Alex Rodriguez is back on the baseball field for the first time in two years and he returns as a more humbled person thanks to one phone call he made in January, 2014 in the midst of his war with the Yankees and MLB.

J. R. Moehringer has written a fascinating article on A-Rod for ESPN the Magazine on how the Yankees slugger finally learned to accept responsibility for what he has done.

In the article, Rodriguez comes off as human for once, a flawed human to be sure, but no longer the perfectly scripted robot that A-Rod always seemed to think fans wanted to see. And it all started when he left his inner-circle and reached out to a 73-year-old criminal defense attorney in Washington d.C. who once represented President George W. Bush.

On January 11, 2014, Rodriguez was suspended for the entire 2014 season. Later that day, A-Rod vowed to "take this fight to federal court."

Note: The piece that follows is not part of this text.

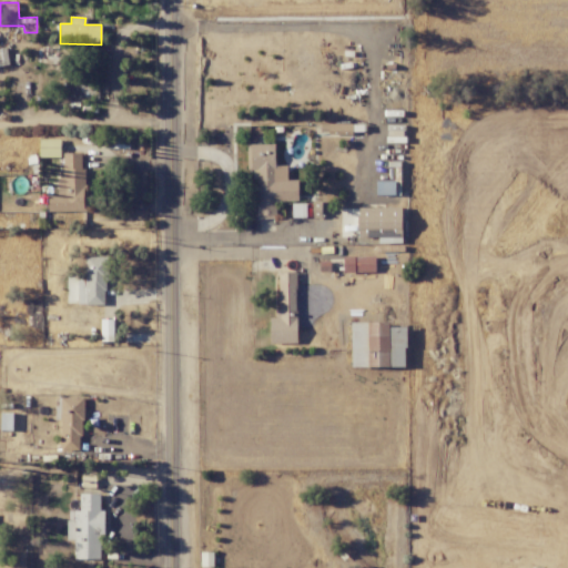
[(328,123),(328,134),(352,133),(352,123),(328,123)]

But the next day, according to Moehringer, Rodriguez started to doubt the fight ("the fight has begun to feel doomed, futile -- wrong. He is, after all, at fault") and he reached out to attorney Jim Sharp, a former member of the Navy JAG Corps.

Sharp was brutally honest with Rodriguez telling him "you're ruining your life."

According to Moehringer this is when it hit A-Rod that something needed to change.

"That jolts him. That sinks in. That's the thing that makes Rodriguez stop and take stock ... Now, he sits. Through the pain (following hip surgery), through the fatigue, he sees with new, dazzling clarity that Sharp is right. It's over. He calls off his dogs, tells his inner circle to issue a statement that he's dropping all litigation, accepting his suspension, effective immediately."

At this point, A-Rod's inner circle urged him to fight on. Instead, A-Rod formed a new circle consisting of what Moehringer describes as "levelheaded Midwesterners, peacemakers -- and deal makers."

A-Rod's next move was to make a list of names that included friends, owners, and players. Rodriguez called each one on the list and apologized for all the drama he had caused.

Rodriguez then made a list of people who deserved an even deeper apology with a more complete explanation, one that "will be a thousand times more difficult to deliver" according to Moehringer. The only name on that list was A-Rod's 9-year-old daughter, Natasha.

It is unclear if people will forgive Rodriguez for using performance-enhancing drugs and lying about it for so long. But it sounds like Rodriguez has at least come to the realization that the previous path he was on was doomed and this new path at least has some semblance of hope and he can thank Sharp for the brutal honesty A-Rod needed to hear.